Along with the agricultural economy, commercial exchanges were also activated, made easier by the roads network related to the cattle seasonal migration. This inside zone of Los Alcores and the Campiña will be put in contact with Atlantic and Mediterranean coasts through the commerce when (ca. 8th century BCE) Phoenicians presence in the South of the Iberian Peninsula starts.
How is the society at this moment? Between the 10th and the 8th centuries BCE we find "native" groups organized in agricultural villages, following the previous guidelines of settlement: high places, access to water courses and roads, as well as to the cultivation zones. Roads allowed commerce, exchange of technology and the seasonal migration of cattle, and from the 8th century BCE the penetration of technological and economic innovations from the Mediterranean coast.
Among the villages of the Late Bronze Age some larger settlements outstand, and at the Southwest area of Los Alcores once again the village from Mesa de Gandul has to be marked. During this age the small plateau is fortified with a stone wall that can still be seen here and there.
From the 8th century BCE on, contact with merchants and agricultural Phoenician colonists makes possible the appearance of small city - estates, named by Greek historians as Tartessos. It is a world based on the exploitation of mining, cattle and agricultural resources, and the exchange of these raw materials for Mediterranean manufactures. This commerce favours some social groups, whose political and military control results in the prosperity of some villages and the building of princely tombs.
In Gandul and Bencarrón some princely tombs are found, as well as an extensive funerary zone that tells us about this period when Tartessian natives would live together merchants and agricultural colonists of Mediterranean origin.
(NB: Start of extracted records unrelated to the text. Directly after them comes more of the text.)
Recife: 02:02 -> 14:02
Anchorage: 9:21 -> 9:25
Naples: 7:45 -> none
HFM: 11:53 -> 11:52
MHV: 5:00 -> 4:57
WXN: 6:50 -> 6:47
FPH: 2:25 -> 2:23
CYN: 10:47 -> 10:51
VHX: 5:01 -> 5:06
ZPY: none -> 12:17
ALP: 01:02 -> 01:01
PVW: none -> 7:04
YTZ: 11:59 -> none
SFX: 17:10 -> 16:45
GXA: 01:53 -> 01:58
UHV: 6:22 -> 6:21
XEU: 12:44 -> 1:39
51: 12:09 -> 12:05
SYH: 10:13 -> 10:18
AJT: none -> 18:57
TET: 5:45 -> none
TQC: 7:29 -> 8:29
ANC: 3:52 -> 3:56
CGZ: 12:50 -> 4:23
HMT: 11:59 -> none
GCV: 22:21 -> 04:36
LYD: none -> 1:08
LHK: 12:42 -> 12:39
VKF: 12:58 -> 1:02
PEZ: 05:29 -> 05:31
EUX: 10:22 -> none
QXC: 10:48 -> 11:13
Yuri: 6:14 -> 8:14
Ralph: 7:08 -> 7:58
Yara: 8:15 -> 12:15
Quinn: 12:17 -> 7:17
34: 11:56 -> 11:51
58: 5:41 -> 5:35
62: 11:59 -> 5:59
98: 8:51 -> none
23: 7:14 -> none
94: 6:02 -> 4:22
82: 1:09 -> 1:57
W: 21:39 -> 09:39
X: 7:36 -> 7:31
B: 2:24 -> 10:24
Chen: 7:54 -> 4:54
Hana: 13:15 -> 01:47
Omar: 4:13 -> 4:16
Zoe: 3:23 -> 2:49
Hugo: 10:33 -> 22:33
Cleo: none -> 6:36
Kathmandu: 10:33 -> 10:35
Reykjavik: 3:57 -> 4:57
From the 6th century BCE on, the end of the commercial contacts with the Mediterranean Orient makes Tartessian society turn toward their internal resources (agriculture and cattle). This is the Turdetanus period at Lower Guadalquivir (6th to 3rd centuries BCE), with sites of certain importance in the area of Alcalá, like Gandul, Marchenilla or the Castle Hill, that becomes populated once more in these moments. This period ends with a rising Carthaginian presence in the south of the Iberian Peninsula, materialized in the military control that leads to Punic War II (219 - 201 BCE). The Carthaginian presence in the area of Alcalá is often remarked by the presence of a treasure of Carthaginian coins found at Gandul site.